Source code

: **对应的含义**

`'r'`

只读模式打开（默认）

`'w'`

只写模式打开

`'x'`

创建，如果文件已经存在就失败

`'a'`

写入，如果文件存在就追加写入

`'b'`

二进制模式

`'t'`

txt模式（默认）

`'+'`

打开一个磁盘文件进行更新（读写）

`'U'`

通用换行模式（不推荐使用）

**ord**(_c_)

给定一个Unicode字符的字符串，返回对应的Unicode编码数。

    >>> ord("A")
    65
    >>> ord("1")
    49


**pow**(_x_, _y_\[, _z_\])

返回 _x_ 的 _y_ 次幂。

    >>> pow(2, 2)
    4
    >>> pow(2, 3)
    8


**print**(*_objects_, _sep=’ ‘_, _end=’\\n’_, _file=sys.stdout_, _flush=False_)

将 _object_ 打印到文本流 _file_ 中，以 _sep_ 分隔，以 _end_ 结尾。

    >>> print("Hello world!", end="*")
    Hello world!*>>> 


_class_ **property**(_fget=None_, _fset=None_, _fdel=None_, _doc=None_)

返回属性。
▬▬▬▬▬▬▬▬▬▬
• _BRIEF_:
Arrange every line of the entries above as a Markdown table with the columns No. and Text, numbering the lines in order and leaving out blank ones.

• _ANSWER BOX_:
| No. | Text |
|---|---|
| 1 | Source code |
| 2 | : **对应的含义** |
| 3 | `'r'` |
| 4 | 只读模式打开（默认） |
| 5 | `'w'` |
| 6 | 只写模式打开 |
| 7 | `'x'` |
| 8 | 创建，如果文件已经存在就失败 |
| 9 | `'a'` |
| 10 | 写入，如果文件存在就追加写入 |
| 11 | `'b'` |
| 12 | 二进制模式 |
| 13 | `'t'` |
| 14 | txt模式（默认） |
| 15 | `'+'` |
| 16 | 打开一个磁盘文件进行更新（读写） |
| 17 | `'U'` |
| 18 | 通用换行模式（不推荐使用） |
| 19 | **ord**(_c_) |
| 20 | 给定一个Unicode字符的字符串，返回对应的Unicode编码数。 |
| 21 |     >>> ord("A") |
| 22 |     65 |
| 23 |     >>> ord("1") |
| 24 |     49 |
| 25 | **pow**(_x_, _y_\[, _z_\]) |
| 26 | 返回 _x_ 的 _y_ 次幂。 |
| 27 |     >>> pow(2, 2) |
| 28 |     4 |
| 29 |     >>> pow(2, 3) |
| 30 |     8 |
| 31 | **print**(*_objects_, _sep=’ ‘_, _end=’\\n’_, _file=sys.stdout_, _flush=False_) |
| 32 | 将 _object_ 打印到文本流 _file_ 中，以 _sep_ 分隔，以 _end_ 结尾。 |
| 33 |     >>> print("Hello world!", end="*") |
| 34 |     Hello world!*>>>  |
| 35 | _class_ **property**(_fget=None_, _fset=None_, _fdel=None_, _doc=None_) |
| 36 | 返回属性。 |